Adding an Oncolytic Virus to Neoadjuvant Chemo for Triple-Negative Breast Cancer

A small early-phase trial tested the addition of the oncolytic virus T-VEC to neoadjuvant chemotherapy in patients with triple-negative breast cancer.

A small early-phase trial found that incorporating the oncolytic virus talimogene laherparepvec (T-VEC) into neoadjuvant chemotherapy was feasible and tolerable for patients with triple-negative breast cancer (TNBC). The regimen also showed promising efficacy in this small cohort of patients. These results were presented at the American Association for Cancer Research (AACR) Annual Meeting, held March 29–April 3 in Atlanta (abstract CT040).

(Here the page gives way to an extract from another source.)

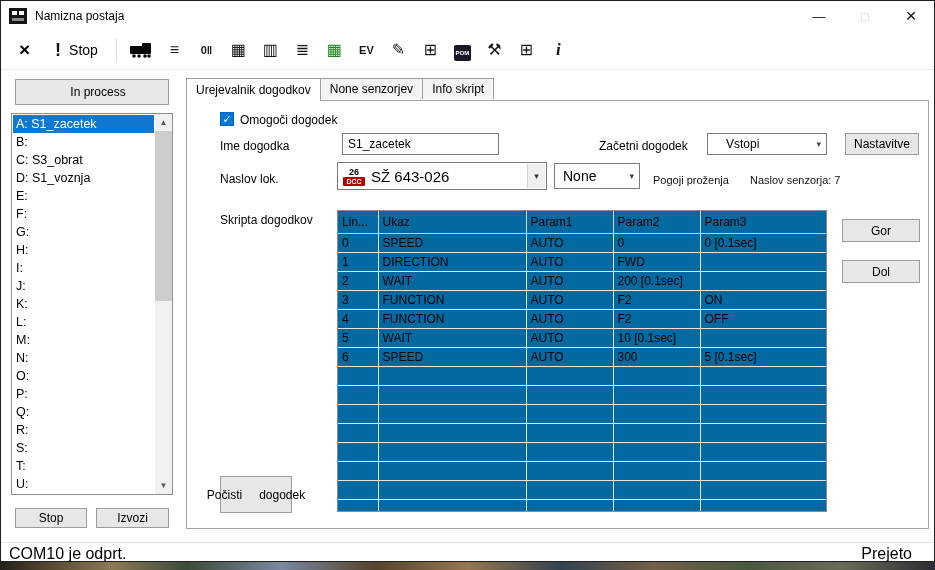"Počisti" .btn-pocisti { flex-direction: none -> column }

“Many have published data looking at the relationship between attaining a pathologic complete response [pCR] after neoadjuvant chemotherapy, and found that it is associated with an improved prognosis and reduced likelihood of recurrence,” said Hatem Soliman, MD, of the Moffitt Cancer Center in Tampa, Florida. Other research has shown that increased tumor-infiltrating lymphocytes (TILs) in TNBC tumors is associated with a higher pCR rate.

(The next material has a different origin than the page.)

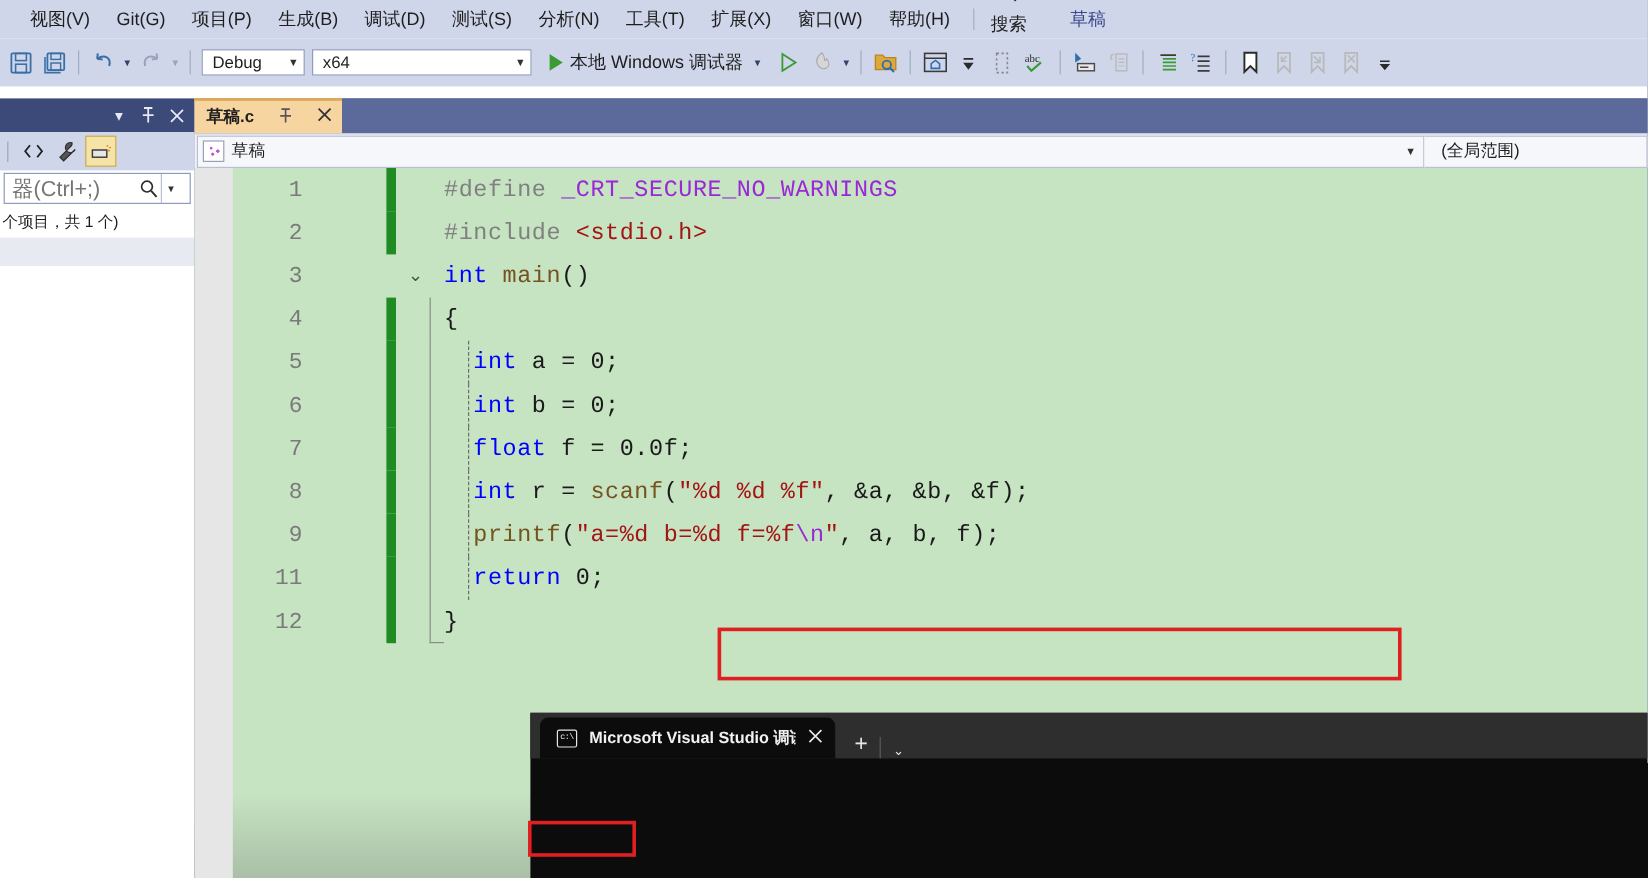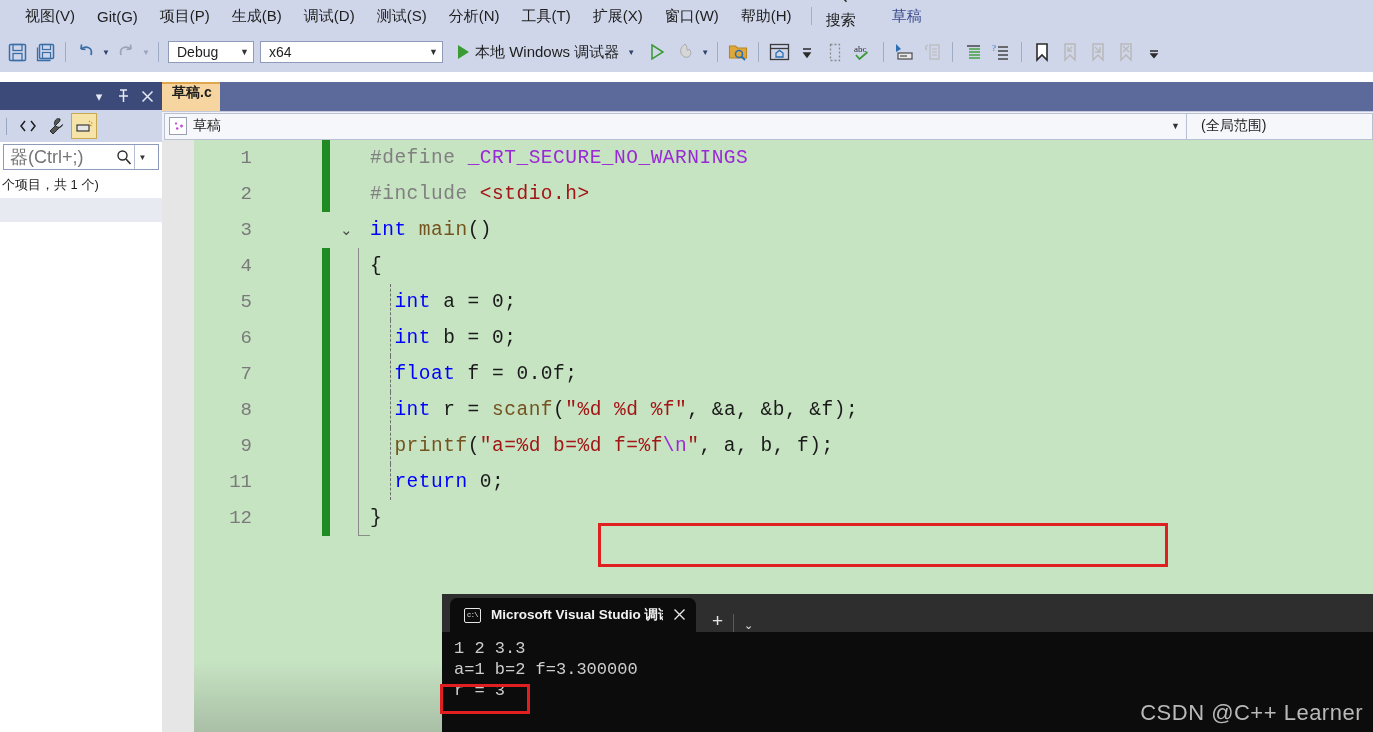"草稿.c" .tab { flex-direction: column -> none }
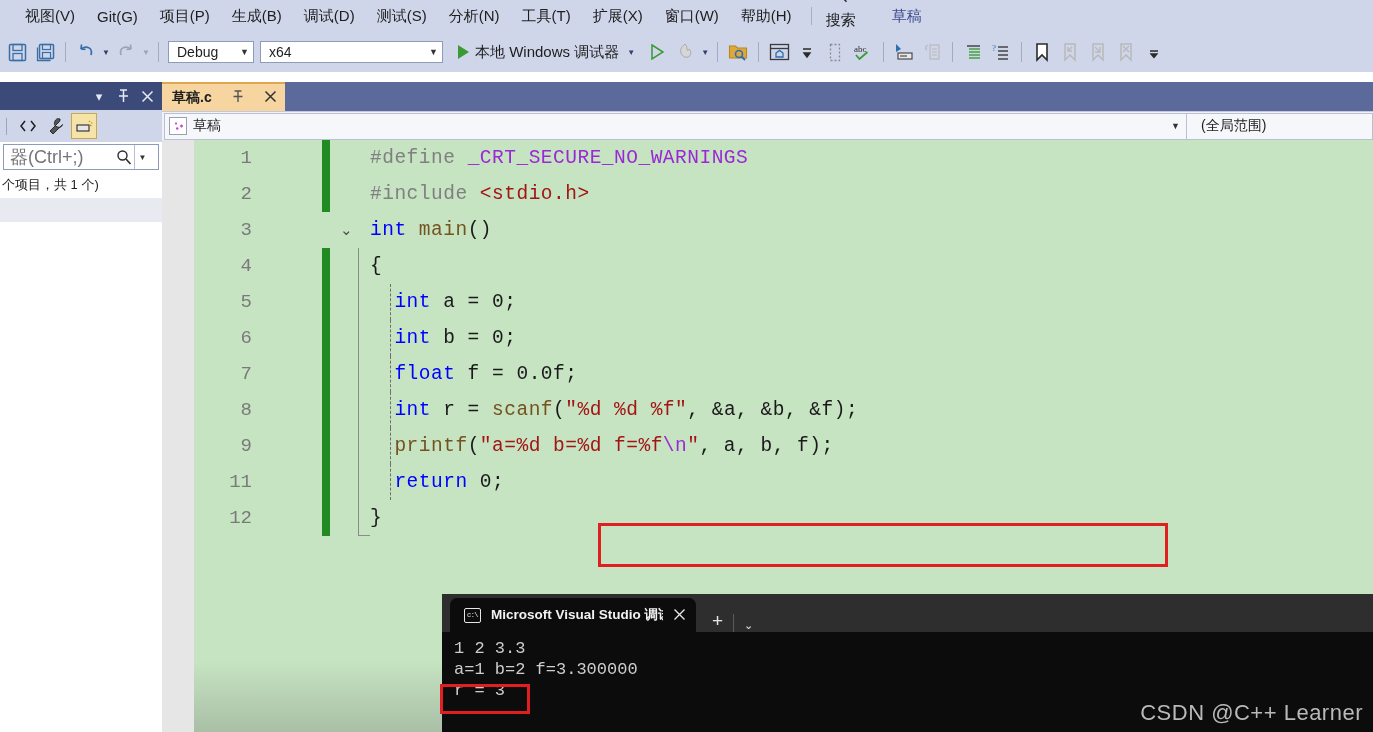"1 2 3.3" div.con-body { html: <div>1 2 3.3 a=1 b=2 f=3.300000 r = 3</div> -> none }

Researchers hypothesized that use of an oncolytic virus like T-VEC, a virus derived from the herpes simplex virus-1 currently approved to treat melanoma, during neoadjuvant chemotherapy can improve pCR rates through tumor cell lysis and recruitment of a robust immune response, which may be particularly helpful in immunologically “cold” tumors.

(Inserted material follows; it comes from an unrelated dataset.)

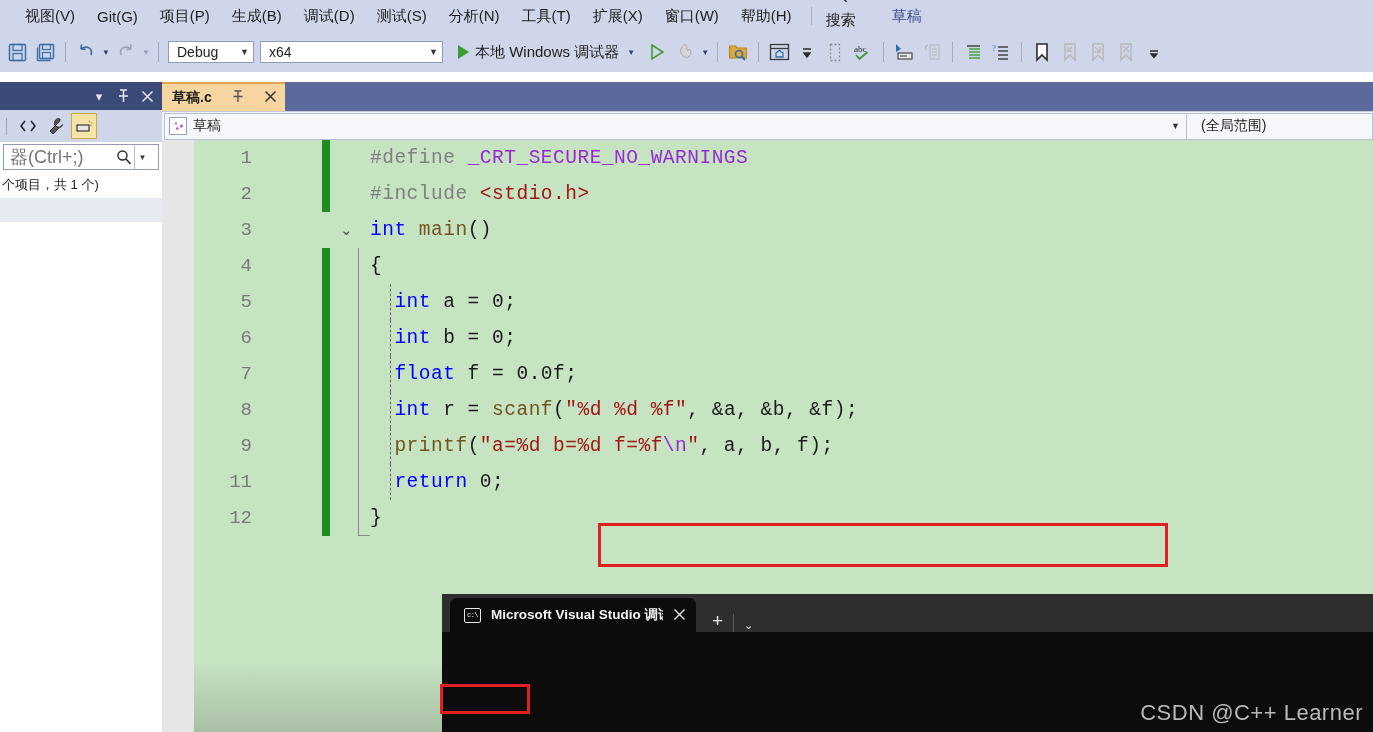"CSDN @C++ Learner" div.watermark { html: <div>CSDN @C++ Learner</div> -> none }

The study included 9 patients (10 consented, but 1 then withdrew consent prior to treatment) with TNBC. They were treated with paclitaxel, given weekly for 12 weeks, along with 5 doses of T-VEC at several dose levels given at weeks 1, 4, 6, 8, and 10 of the paclitaxel therapy. Patients then received doxorubicin and cyclophosphamide. All the patients were female; 55% were white, 22% were black, and 22% were other races.

No dose-limiting toxicities were observed during the study. The most common adverse events related to T-VEC included fever (89% at any grade, 11% grade 3 or 4), injection site reactions (44% all grades, no grade 3 or 4 cases), and chills (33% all grades, 11% grade 3). Serious adverse events in the study included pulmonary embolism and severe postoperative brachycardia. One episode of latent genital herpes reactivation was observed.

Though efficacy was not a primary study endpoint, the treatment showed some promising results. Five of the nine patients had a pCR (55%). “Even in the patients with residual disease, they had almost complete obliteration of their tumors as well,” Soliman said. “Incorporation of T-VEC into neoadjuvant chemotherapy for TNBC is feasible at full FDA-approved doses.” He noted that a single-arm phase II study is now ongoing and actively recruiting patients to further evaluate the regimen’s efficacy and to assess immune correlates.

Kunle Odunsi, MD, PhD, of the Roswell Park Cancer Institute in Buffalo, New York, was the moderator for the session, and he questioned the potential difficulty in recruiting patients to a trial where another therapy is added to neoadjuvant chemotherapy. Soliman, however, said most patients “understood the gravity of their situation…. There was a sense of urgency and need to try and incorporate novel therapies.”

During the discussion period, another audience member noted that steroids that many patients receive might change the efficacy of the vaccine. Soliman agreed and said they generally gave only “a couple of doses” of steroids before the study treatment began.